[MAJ] Skype : vous serez bientôt écoutés en France, merci à la loi Macron !

Mise à jour 13/08/2015 : C'est désormais chose faite. Depuis samedi avec l'entrée en vigueur de la loi Macron, l'ARCEP a le pouvoir de déclarer certains acteurs/organismes comme « opérateurs » si ceux-ci ne le font pas de leur propre chef.

Cela pendait au nez de Skype depuis 2011, cette fois, il risque de ne pas y échapper. Quatre ans que l'ARCEP cherche à définir Skype comme un opérateur et le gendarme des télécoms possède désormais le droit de nommer « opérateur » qui il veut.

Si l'ARCEP n'a pas encore utilisé ce droit, son application viendrait provoquer de nombreux changements au sein de la plateforme de communication par VoIP : l'acheminement d'appels d'urgence, le paiement de certaines taxes et bien entendu, la mise à disposition de la liste complète des abonnés et utilisateurs aux autorités. Skype devra se plier aux ordres de mise sur écoute légales.

Comme il est aussi précisé, depuis le passage de la loi anti-terroriste, Skype peut d'ores et déjà être mis sur écoute par décision de justice dans les affaires de terrorisme et de crime organisé. La loi sur le renseignement quant à elle permet la captation de données informatiques sans passer par un juge.


Jusqu'à maintenant Skype n'était pas écouté officiellement par les autorités françaises. Mais ce statut très particulier vient tout juste d'être modifié à la faveur d'un amendement sur une loi bien particulière.
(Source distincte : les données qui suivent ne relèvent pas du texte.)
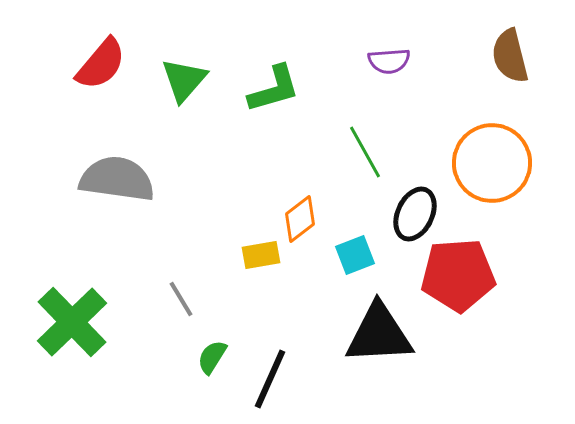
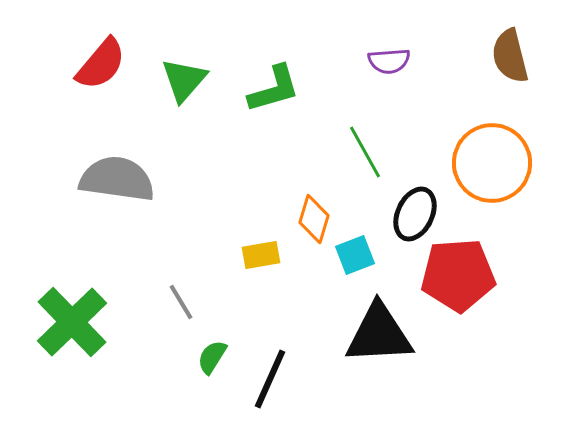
orange diamond: moved 14 px right; rotated 36 degrees counterclockwise
gray line: moved 3 px down
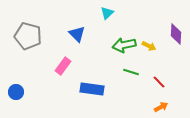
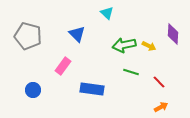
cyan triangle: rotated 32 degrees counterclockwise
purple diamond: moved 3 px left
blue circle: moved 17 px right, 2 px up
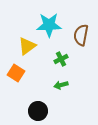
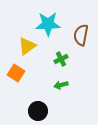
cyan star: moved 1 px left, 1 px up
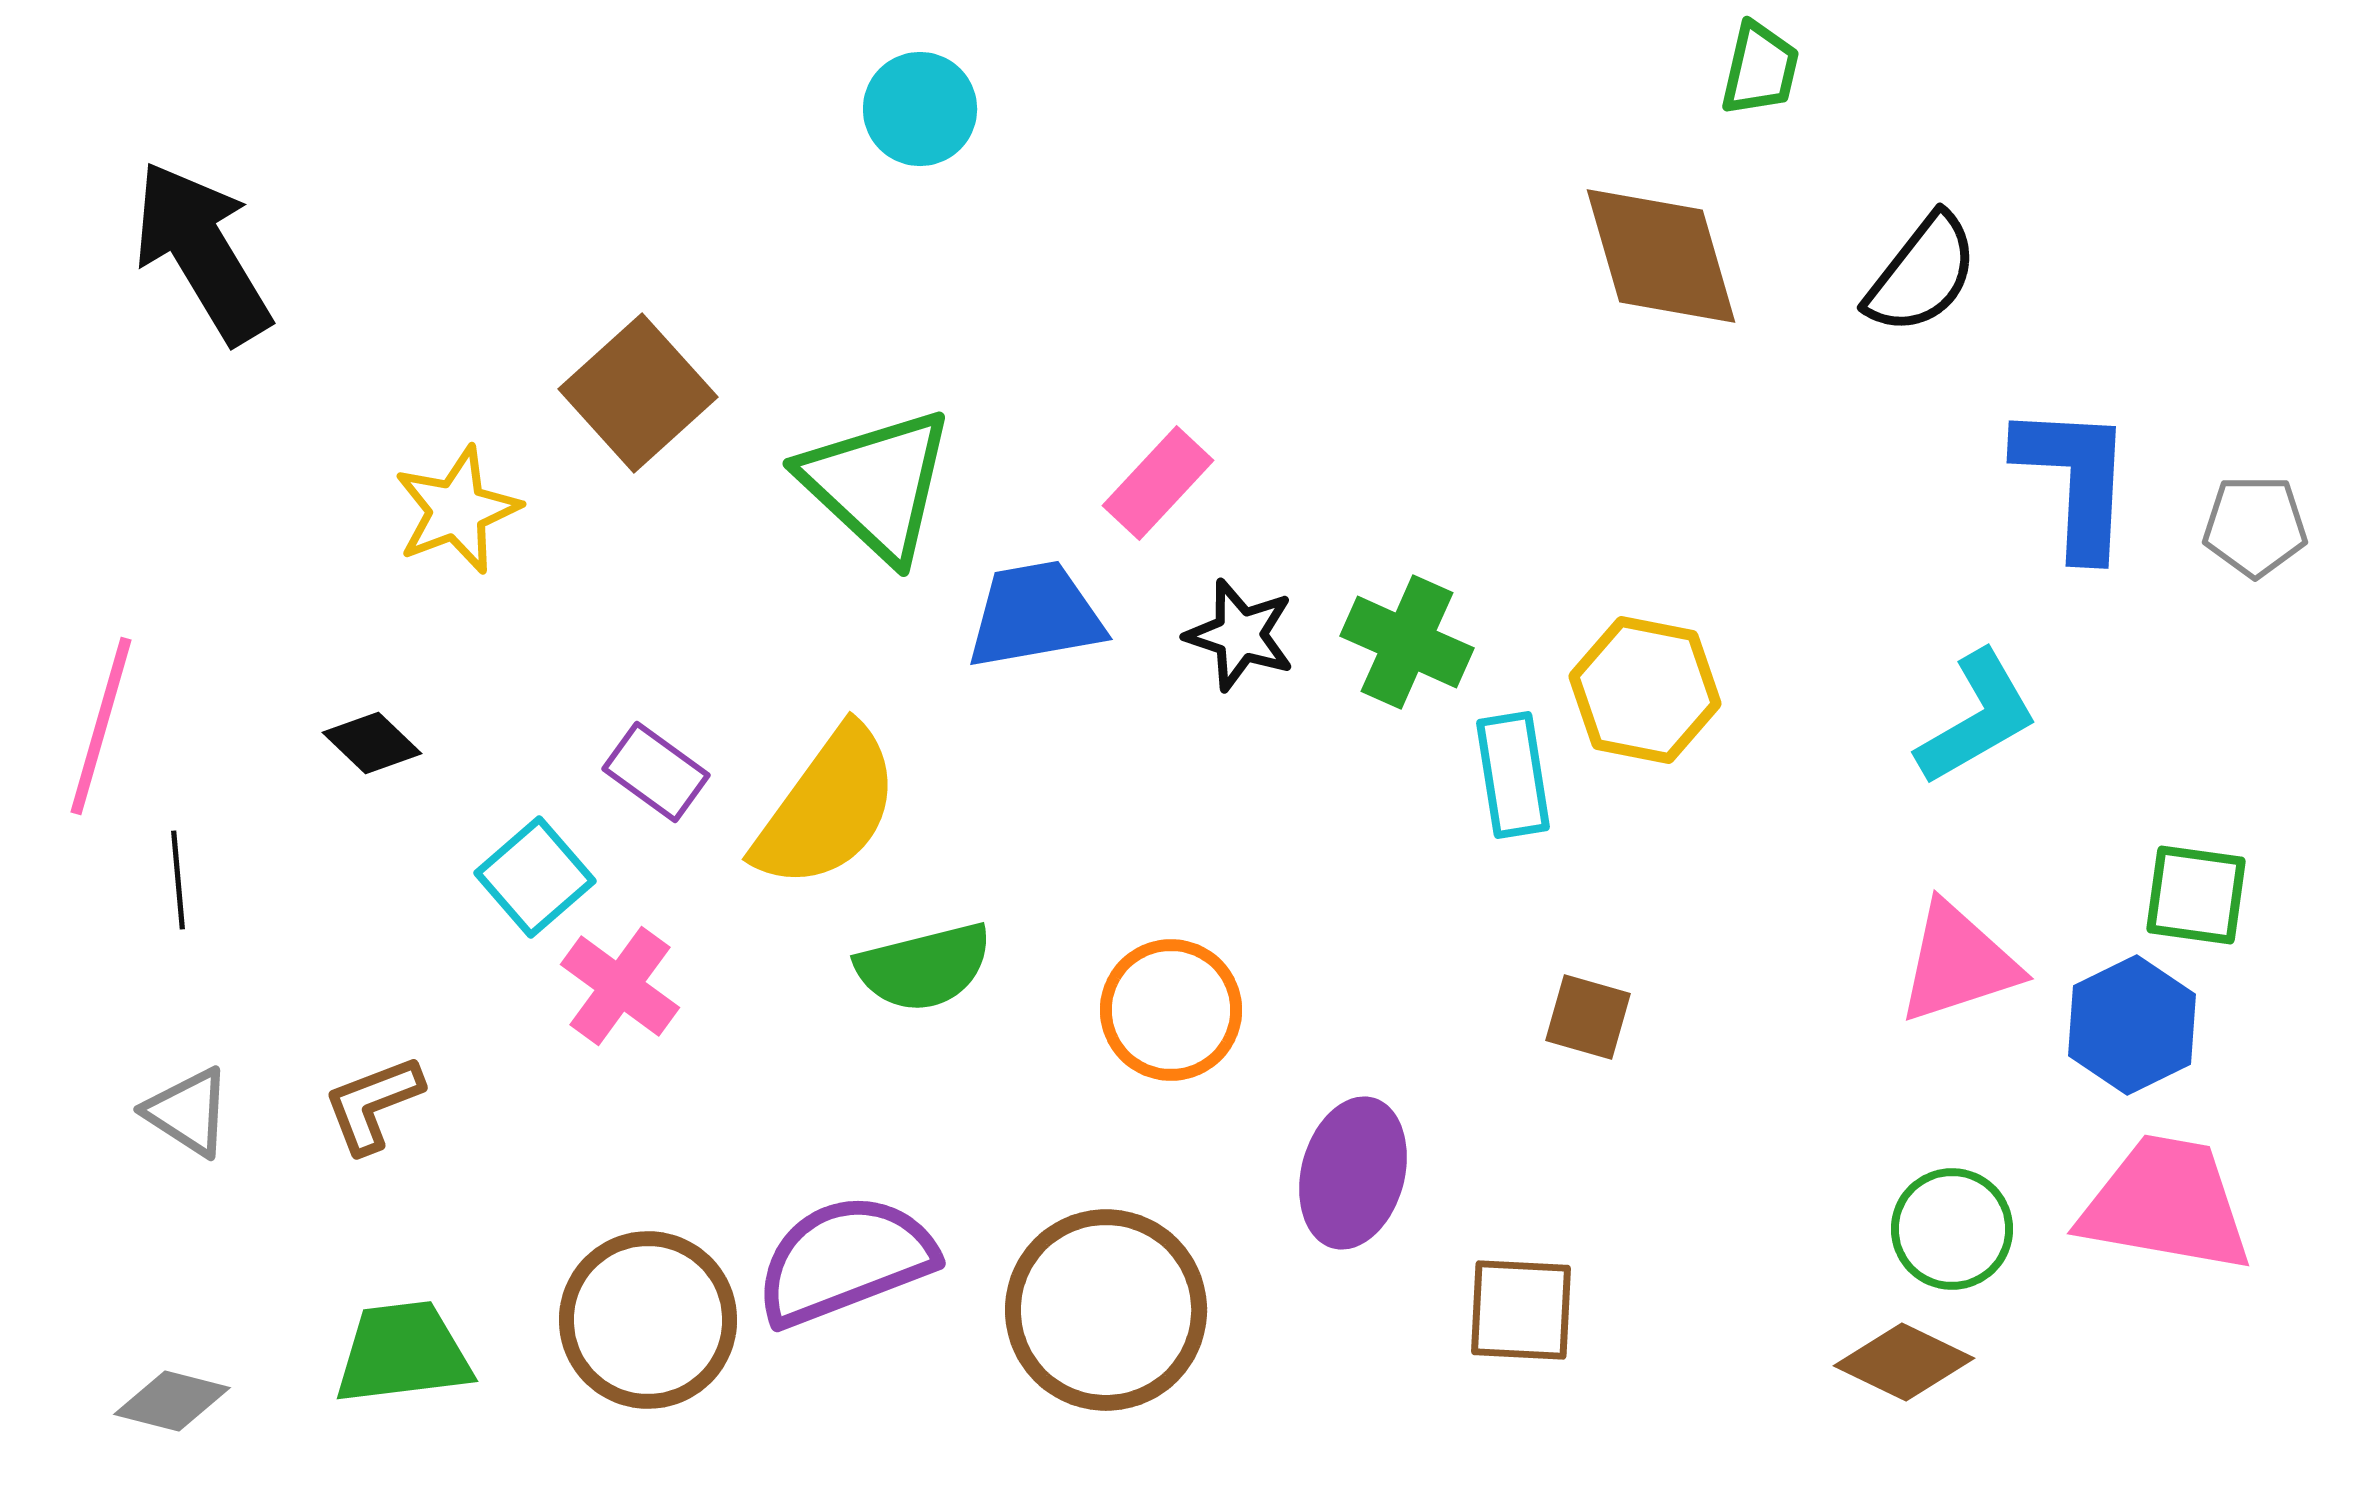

Il devient ainsi possible de reconnaître Skype comme un “opérateur” à partir du moment où il fait des communications son coeur d'activités. Une subtilité qui va permettre des écoutes dites d'urgence …

La bataille pour écouter Skype ne date pas d'hier, et il s'agit aujourd'hui d'une grande victoire, du moins pour le gouvernement. Le journal Les Echos rappellent ainsi que tous les opérateurs français doivent s'enregistrer dans une base de donnée chez l'Arcep. Mais personne ne pouvait forcer un opérateur de communication à se soumettre à la déclaration.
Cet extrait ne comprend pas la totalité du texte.